- [QUOTED PASSAGE]:
--- START ---

What would happen if a 10-kg cube of iron, at a temperature close to 0 kelvin, suddenly appeared in your living room? What would be the effect of placing an object that cold in an environment that warm? Would the room just get a little colder? Would it kill everyone in the room like some kind of cold bomb? What would happen?
Don't think about how the cube got there, or the air which it would displace.
 A: The heat capacity of iron at room temperature is 0.444 J/K per gram (it changes with temperature, but let us leave that aside). That means it will want to absorb about 1,332,000 J of heat. That is a lot, but a bathtub with 300 litres of 40 °C water (about 10 degrees above a 300 K) will have about 12,900,000 J of internal energy - if you dumped the iron into the warm water it would not become cold (ignoring losses to the environment).
The real issue is how fast it would cool. Convective heat transfer from air to the metal gives a heat flow $\approx hA(T_{hot}-T_{cool})$ where $h\approx 10$ to 100 W/(m$^2$K) and $A$ is the area (about 0.0726 square meters for the iron). So the heat flow would in theory be on the order of 217.8-2178 J/s initially: sounds fairly impressive, but you would get the same flow in the other direction from a 600 °C cube. That flow will also soon slow, since the cube would be surrounded by cold air and whatever it is sitting on.
So the sad news is that the cube would not do anything super impressive. It would sit there, making air condense like around liquid nitrogen and soon be covered with rime frost. Probably some interesting crackling and perhaps cracking as it changed volume while heating. But no explosions, just a room with cold air along the floor.
A: There are about 30 m3 of air in a room, and the density of air is about 1.2 kg/m3.  So the mass of air in the room would be about 36 kg.  The heat capacity of air is about 1 kJ/kg-K.  So the mass times heat capacity of the air is about 36 kJ/K.  The mass times heat capacity of the 10 kg of iron is about 4.5 kJ/K.  So, if the room started out at 300 K, the final equilibrium temperature (neglecting the walls) of the room would be about $$\frac{(36\ kJ/K)(300\ K)}{36\ kJ/K + 4.5\ kJ/K}=267\ K$$
A: @PeterMortensen suggests it will result in frozen oxygen and nitrogen, but misses the obvious: Water vapor.
This cup is full of frozen CO2:
https://www.youtube.com/watch?v=9OII401xcPI
I think it will be hard to tell if the cube is 0 K or 194 K just by looking at it.
A: Nothing overly dramatic, though it would be cool to look at.  The cube would very quickly become covered by a layer of nitrogen/oxygen ice as the air which came into contact with it froze.  Further away, you'd see condensation of water vapor into wispy clouds, which would swirl around the block due to the air currents generated by the sudden pressure drop.

--- END ---

- [EXERCISE DATA]:
--- START ---

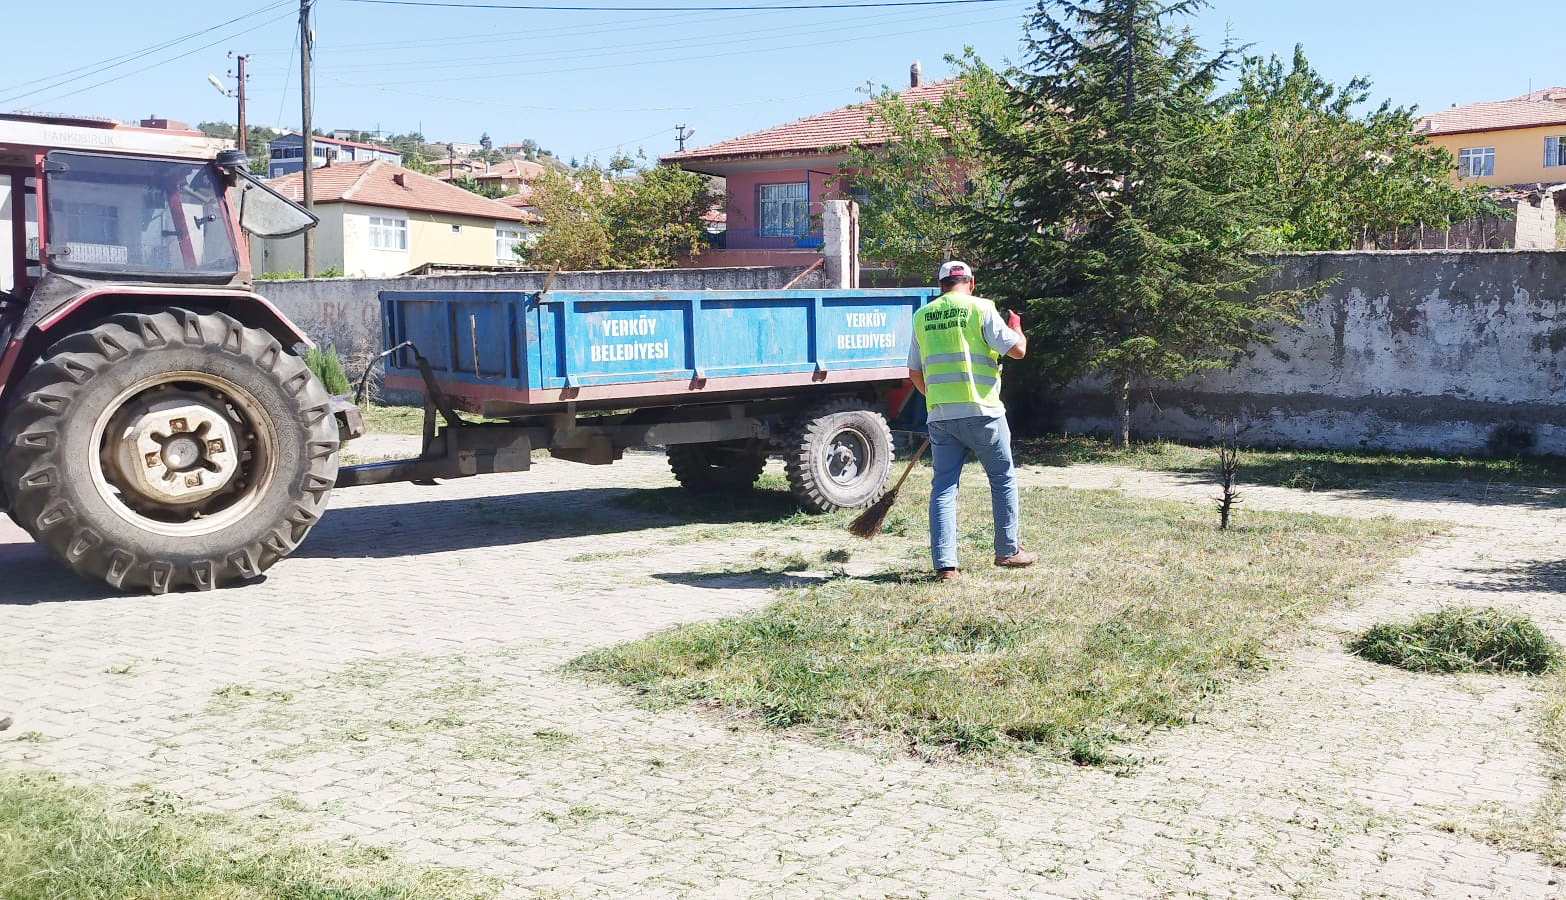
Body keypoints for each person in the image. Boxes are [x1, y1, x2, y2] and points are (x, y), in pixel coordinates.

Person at [907, 260, 1037, 582]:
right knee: (1002, 479)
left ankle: (946, 567)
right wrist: (1017, 326)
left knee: (943, 489)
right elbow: (1018, 351)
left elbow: (914, 373)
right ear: (972, 283)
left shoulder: (921, 317)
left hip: (940, 417)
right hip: (984, 414)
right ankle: (1008, 551)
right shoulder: (982, 309)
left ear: (939, 287)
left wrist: (938, 401)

--- END ---

- [ACTIVITY LIST]:
**a)** According to the cold iron cube discussion, what is the heat capacity of iron at room temperature?
**b)** In the cold iron cube discussion, write out the stretch from "A: There are" through "obvious: Water vapor.", substituting "specific heat" for "heat capacity".
**c)** Pick up the cold iron cube discussion after its final sentence and continue it.
The rows have no connection to the cold iron cube discussion.

- [PER-TASK ANSWERS]:
**a)** 0.444 J/K per gram.

**b)**
A: There are about 30 m3 of air in a room, and the density of air is about 1.2 kg/m3.  So the mass of air in the room would be about 36 kg.  The specific heat of air is about 1 kJ/kg-K.  So the mass times specific heat of the air is about 36 kJ/K.  The mass times specific heat of the 10 kg of iron is about 4.5 kJ/K.  So, if the room started out at 300 K, the final equilibrium temperature (neglecting the walls) of the room would be about $$\frac{(36\ kJ/K)(300\ K)}{36\ kJ/K + 4.5\ kJ/K}=267\ K$$
A: @PeterMortensen suggests it will result in frozen oxygen and nitrogen, but misses the obvious: Water vapor.

**c)**
Other than that, as long as you aren't in immediate thermal contact with the block, you wouldn't notice much other than that the room cools down. Here's a video I took of a vacuum can that was just removed from a dewar of liquid helium at 4 kelvin.  It's maybe 5 kg of copper, not 10 kg of lead, but I'd say that's close enough to get the idea.
You can see one of my coworkers climbing down into a pit below it; he had to be careful not to bump his head on it, which would have really ruined his day, but there was no fatal cold bomb :)
A: Let's crunch a few numbers.
As Anders observes, "The heat capacity of iron at room temperature is 0.444 J/K per gram (it changes with temperature, but let us leave that aside)."
So your entire mass needs to absorb 4440 joules per degree K it rises.  Just getting that to 273K (freezing) will call for (coarsely) 1212120 joules.
Water has the impressive 4.18 joules per gram per degree C of heat capacity. Its enthalpy of vaporization is 2265 J/g which means it must give up that much energy simply to liquefy.  Its enthalpy of fusion (freezing) is 334 J/g. So that's 2599 J/g water vapor must give up to freeze, plus another 26.85x4.18 = 112 J/g to cool from 300K to freezing, totalling 2711 J/g.
Why am I talking about water?
Because water will be doing all the heavy lifting here.  After all, water and its potent enthalpies moderate the temperature of this planet!
How many grams of water vapor must freeze to bring the block to freezing?  1212120 J / (2711 J/g) = 447 grams.
Almost exactly 1 pound of water. I should've used British Thermal Units!
Is that even in the room?  Well, if the air was 27C and at 100% relative humidity, it would contain 27 g per cubic meter. 16.5 cubic meters would hold that much water.  Say we're at 50% RH, 33 cubic meters, that's a rather modest bedroom!  So the room surely has enough water to do the entire job.
The sequence of events
Yes, instantaneously, it will freeze the nitrogen and oxygen. But very quickly, that will re-vaporize as it exchanges heat energy with water vapor, which eagerly freezes in its place.
This ice will act as an insulating layer to slow heat transmission further.  It will expand and expand.  Though it won't be terribly thick: after all, we're dealing with less than a pint/half litre of water.  1 water bottle.
Eventually, this will slow down. Even before the iron core has reached 273K, water on the outside will start being melted by the heat in the room, either convecting from objects in the room, or the thermostat has switched on and made a call for heat.
In room air conditioned to 27C, it is easier for water to gather the 334 J/g needed to melt than the 2265 J/g needed to boil, so once the water has melted, it infuses into the (now dry) air much more slowly.
TLDR: You get a puddle.
A: A lot of conjecture in this answer, but I thought I'd highlight a couple of other risks.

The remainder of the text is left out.